Thursday, December 25, 2014

EJ Frost shares an original story from the world of Snowburn

Merry Christmas!
 A huge thank you to Liza for letting me have her Christmas Day blog spot! I thought I’d offer an original story from the world of Snowburn.



Unwrapping Snow
Kez sidles into the lounge where I’m playing Vizzion with Gig. She steps carefully over the giant rabbits sprawled on the sisal flooring, who are watching the kid kick my butt in a war game I should be winning blind-folded. He’s never even seen a real fire-fight, while I fought in them for a decade. But in this game, the rules are all different, and survival, which is always what I was best at, doesn’t count for much.

“Hope you’re here to rescue me,” I say to Kez.
She glances up at the flexypane wall Gig and I are facing, which shows the game in real time. She giggles.

“Not helping,” I growl at her.

“Take a break, then,” Kez suggests. “I’ve got something to show you.”

Any excuse to escape the thrashing the kid’s giving me. “Right,” I say, stripping the VR gloves off my hands and unclipping the visor. “Duty calls.” I toss the rig into a cubby on the wall that keeps the delicate gear out from underfoot. And away from the rabbits, who tend to investigate everything with their teeth.

Gig pauses the virtual bloodshed. He turns to look at me, his boyish features blurred by the visor’s shield. “You giving up?”

“In your dreams,” I tell him.

“For tonight,” Kez amends. I lift an eyebrow at her, since it isn’t even twenty-one hundred and we don’t usually go to bed for another hour or two. Guess whatever she’s got to show me is time-consuming. Or we’re going to bed early. I’ve got no objection to that, actually.

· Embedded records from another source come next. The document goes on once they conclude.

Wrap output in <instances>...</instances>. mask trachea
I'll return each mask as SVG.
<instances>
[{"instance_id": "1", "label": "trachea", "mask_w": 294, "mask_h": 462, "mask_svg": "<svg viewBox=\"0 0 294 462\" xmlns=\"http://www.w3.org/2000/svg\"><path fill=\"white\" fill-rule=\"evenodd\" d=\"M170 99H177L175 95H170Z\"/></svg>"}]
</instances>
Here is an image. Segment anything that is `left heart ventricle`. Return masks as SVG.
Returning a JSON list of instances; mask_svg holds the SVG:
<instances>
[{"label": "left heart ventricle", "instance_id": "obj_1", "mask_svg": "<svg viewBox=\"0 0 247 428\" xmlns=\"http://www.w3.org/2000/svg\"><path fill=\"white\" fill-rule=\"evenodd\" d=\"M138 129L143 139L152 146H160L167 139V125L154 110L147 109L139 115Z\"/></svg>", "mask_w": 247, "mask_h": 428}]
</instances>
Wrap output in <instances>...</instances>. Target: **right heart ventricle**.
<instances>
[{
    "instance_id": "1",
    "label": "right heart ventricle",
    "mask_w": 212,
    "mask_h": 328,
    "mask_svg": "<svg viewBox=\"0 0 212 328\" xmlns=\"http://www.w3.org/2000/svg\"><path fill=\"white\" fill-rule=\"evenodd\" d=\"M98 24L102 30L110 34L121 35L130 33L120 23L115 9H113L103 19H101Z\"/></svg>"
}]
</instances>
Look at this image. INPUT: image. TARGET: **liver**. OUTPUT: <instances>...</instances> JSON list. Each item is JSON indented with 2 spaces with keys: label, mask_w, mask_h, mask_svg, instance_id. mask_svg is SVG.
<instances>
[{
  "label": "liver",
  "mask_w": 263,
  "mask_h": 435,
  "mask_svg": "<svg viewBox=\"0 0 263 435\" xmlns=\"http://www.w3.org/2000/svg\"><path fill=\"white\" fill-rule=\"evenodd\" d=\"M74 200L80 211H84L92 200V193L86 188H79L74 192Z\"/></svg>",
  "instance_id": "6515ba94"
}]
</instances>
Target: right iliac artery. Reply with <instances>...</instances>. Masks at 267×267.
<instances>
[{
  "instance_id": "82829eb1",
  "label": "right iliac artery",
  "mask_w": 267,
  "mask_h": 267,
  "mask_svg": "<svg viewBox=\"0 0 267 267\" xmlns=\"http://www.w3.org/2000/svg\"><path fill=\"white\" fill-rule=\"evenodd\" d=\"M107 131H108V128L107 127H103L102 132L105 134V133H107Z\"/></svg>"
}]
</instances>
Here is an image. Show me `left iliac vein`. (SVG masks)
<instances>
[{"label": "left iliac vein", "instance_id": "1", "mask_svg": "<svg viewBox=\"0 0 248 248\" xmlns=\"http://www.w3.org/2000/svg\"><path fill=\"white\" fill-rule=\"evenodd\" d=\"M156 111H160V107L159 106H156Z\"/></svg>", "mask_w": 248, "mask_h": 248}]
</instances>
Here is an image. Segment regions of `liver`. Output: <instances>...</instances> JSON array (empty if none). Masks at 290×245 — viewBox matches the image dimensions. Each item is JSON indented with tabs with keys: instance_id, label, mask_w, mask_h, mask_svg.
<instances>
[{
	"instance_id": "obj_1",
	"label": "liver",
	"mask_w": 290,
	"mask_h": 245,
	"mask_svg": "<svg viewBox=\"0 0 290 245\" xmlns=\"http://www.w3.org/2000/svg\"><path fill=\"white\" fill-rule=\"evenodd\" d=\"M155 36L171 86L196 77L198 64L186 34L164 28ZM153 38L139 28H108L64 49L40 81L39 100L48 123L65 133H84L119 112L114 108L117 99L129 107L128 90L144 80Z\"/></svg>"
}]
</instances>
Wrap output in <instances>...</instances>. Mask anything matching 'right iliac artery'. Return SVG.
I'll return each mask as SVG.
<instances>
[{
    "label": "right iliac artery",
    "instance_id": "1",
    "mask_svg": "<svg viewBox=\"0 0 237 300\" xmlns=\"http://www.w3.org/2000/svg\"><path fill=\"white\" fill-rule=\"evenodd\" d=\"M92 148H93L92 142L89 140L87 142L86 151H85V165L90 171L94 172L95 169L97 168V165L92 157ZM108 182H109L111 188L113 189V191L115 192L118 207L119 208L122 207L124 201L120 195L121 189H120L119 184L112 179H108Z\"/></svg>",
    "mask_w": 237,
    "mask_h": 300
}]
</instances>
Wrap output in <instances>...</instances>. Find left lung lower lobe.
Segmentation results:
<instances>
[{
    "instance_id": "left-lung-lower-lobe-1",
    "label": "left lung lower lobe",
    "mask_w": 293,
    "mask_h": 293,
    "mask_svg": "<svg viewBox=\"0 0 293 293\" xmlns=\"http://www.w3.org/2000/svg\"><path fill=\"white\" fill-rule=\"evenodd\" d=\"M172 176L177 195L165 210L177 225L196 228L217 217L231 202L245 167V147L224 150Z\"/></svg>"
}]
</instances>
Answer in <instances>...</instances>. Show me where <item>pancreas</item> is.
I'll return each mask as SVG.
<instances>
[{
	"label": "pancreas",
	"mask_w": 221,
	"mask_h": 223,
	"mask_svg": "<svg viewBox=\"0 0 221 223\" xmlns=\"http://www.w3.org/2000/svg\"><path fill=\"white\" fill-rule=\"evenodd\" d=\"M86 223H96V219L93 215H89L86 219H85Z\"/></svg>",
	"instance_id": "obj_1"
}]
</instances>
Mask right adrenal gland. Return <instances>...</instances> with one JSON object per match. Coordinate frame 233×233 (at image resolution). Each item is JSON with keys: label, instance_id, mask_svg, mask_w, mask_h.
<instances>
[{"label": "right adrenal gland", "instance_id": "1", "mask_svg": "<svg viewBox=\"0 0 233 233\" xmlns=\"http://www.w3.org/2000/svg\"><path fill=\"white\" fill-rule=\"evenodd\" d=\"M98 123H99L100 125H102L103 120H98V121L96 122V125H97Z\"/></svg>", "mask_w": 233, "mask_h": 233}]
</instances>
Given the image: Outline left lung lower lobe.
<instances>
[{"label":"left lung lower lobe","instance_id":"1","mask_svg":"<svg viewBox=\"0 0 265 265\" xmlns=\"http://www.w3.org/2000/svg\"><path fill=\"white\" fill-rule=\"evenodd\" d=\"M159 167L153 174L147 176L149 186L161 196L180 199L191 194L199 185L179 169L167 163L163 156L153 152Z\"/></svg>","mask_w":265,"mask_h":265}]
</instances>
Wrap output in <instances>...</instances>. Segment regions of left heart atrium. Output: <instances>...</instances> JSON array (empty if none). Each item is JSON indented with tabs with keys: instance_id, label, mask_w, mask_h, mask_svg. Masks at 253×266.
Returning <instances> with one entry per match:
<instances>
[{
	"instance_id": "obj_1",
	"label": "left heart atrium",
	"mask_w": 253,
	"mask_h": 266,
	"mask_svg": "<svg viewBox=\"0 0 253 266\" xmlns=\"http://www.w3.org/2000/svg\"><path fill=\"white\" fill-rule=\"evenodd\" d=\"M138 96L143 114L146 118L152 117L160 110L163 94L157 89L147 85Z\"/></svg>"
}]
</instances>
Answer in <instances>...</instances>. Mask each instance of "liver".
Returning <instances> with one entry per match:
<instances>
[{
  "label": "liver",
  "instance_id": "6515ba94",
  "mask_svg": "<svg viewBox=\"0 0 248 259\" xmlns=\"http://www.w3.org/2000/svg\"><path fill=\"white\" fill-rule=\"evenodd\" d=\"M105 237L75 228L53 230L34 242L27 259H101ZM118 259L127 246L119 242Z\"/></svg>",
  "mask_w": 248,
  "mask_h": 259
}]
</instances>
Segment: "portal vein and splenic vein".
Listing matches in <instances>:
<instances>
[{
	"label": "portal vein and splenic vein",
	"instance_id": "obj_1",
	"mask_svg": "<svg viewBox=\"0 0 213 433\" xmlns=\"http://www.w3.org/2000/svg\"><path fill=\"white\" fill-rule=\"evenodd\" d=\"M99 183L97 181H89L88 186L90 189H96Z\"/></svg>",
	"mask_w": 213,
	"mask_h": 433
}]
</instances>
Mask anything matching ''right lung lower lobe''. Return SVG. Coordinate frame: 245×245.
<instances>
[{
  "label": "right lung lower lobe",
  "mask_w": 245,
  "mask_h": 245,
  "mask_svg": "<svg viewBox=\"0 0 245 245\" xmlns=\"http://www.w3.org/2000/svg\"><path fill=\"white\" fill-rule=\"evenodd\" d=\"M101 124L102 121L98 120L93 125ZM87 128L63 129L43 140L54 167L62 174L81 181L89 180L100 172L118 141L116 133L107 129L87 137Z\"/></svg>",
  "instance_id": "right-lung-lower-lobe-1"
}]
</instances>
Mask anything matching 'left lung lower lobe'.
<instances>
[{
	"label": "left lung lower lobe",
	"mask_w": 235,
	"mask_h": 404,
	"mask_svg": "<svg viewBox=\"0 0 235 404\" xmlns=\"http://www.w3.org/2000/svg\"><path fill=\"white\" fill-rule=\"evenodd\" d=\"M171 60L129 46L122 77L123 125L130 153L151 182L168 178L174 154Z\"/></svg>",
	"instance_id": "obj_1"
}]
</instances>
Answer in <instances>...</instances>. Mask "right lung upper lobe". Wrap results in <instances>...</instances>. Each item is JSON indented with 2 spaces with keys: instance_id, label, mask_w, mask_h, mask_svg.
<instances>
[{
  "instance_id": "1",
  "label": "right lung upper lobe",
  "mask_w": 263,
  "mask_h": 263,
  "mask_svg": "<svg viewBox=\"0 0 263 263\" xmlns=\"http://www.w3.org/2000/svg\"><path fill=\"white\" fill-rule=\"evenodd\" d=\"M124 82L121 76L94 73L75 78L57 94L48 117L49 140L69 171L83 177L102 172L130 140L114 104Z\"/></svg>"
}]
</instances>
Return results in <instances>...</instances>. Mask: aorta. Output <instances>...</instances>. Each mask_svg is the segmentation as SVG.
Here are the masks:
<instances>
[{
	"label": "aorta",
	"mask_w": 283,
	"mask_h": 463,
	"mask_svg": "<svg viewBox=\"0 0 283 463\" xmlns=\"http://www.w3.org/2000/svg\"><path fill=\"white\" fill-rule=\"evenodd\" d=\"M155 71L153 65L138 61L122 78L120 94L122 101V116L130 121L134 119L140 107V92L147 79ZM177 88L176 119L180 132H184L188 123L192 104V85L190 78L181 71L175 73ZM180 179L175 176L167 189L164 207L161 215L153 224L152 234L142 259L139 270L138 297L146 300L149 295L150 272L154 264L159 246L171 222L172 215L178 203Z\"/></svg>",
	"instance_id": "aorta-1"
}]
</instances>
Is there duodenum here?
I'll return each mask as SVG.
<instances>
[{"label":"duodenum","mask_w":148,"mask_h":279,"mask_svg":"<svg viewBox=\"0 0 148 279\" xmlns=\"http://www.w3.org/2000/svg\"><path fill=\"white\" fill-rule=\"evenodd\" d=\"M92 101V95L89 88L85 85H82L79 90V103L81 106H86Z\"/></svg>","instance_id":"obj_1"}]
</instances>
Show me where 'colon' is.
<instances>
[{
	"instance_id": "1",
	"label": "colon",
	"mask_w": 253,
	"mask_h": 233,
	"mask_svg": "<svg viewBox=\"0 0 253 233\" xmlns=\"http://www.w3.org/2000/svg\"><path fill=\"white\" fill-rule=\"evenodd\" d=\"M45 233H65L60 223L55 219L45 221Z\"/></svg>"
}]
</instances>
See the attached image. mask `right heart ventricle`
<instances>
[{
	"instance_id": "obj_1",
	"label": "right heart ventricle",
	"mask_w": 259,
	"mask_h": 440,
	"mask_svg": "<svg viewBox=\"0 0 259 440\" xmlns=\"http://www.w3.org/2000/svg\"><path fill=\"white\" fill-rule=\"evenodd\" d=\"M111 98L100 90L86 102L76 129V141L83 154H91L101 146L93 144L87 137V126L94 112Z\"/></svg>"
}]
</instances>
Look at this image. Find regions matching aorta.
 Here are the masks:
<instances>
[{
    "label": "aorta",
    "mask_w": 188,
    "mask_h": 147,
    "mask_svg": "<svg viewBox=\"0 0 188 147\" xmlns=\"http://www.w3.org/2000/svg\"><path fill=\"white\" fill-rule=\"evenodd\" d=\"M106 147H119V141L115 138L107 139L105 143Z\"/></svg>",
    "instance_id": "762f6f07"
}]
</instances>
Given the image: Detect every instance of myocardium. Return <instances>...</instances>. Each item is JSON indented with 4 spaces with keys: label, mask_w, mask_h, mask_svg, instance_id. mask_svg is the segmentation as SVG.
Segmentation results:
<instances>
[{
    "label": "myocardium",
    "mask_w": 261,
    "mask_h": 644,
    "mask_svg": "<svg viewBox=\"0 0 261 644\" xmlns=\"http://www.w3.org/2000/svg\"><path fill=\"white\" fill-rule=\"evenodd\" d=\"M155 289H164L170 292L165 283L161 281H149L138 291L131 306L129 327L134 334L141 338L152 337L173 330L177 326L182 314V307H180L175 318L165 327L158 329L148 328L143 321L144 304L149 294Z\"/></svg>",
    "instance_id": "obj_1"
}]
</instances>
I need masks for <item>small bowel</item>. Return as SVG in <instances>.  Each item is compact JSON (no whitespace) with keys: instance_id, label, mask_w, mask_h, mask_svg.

Gig turns back to the game with a snort. 

Confident I’ll return. I’m a sucker for competition.
Kez takes my hand and leads me through the herd of rabbits, some of whom bound up from where they’re sprawled and follow us as we walk through the kitchen and down a long corridor toward her bedroom. The rabbits have free run of the house, and they follow Kez around like dogs. They also follow me sometimes, too, but usually only if they think food is forthcoming.

When we reach her bedroom, Kez leaves me to retrieve a package off the top of her dresser, one of the few places in the room that’s safe from the rabbits. She offers me the plaz-wrapped bundle. 

“Merry Christmas,” she says.

“Is it?” I’m not a Krister and I’ve got no idea when the Krister holidays are. “Thank you, kitten.”
Kez smiles and retreats to her bed. She pushes Tigger, the male alpha rabbit, out of her way and sits down cross-legged. I kneel next to the bed, set the package beside her and begin peeling back the red and gold plaz. Tigger noses around Kez’s knee to take an experimental nibble at the wrapping. Kez tickles his long, floppy ears to divert him.

Unwrapped, the present contains two folded pieces of cloth. One’s striped beige and black, like the pelt of Kuseros’s native desert predator, the kemwar. The other’s solid black. I hold up the kemwar-patterned cloth first. It unfolds into a sleeveless vest, exactly the kind of thing I like to wear during the steamy days of Kuseros’s coming summer. Kez catches the hem with two fingers and flicks open the vest. There are a dozen narrow plackets built into the vest’s lining. Sheaths for my knives.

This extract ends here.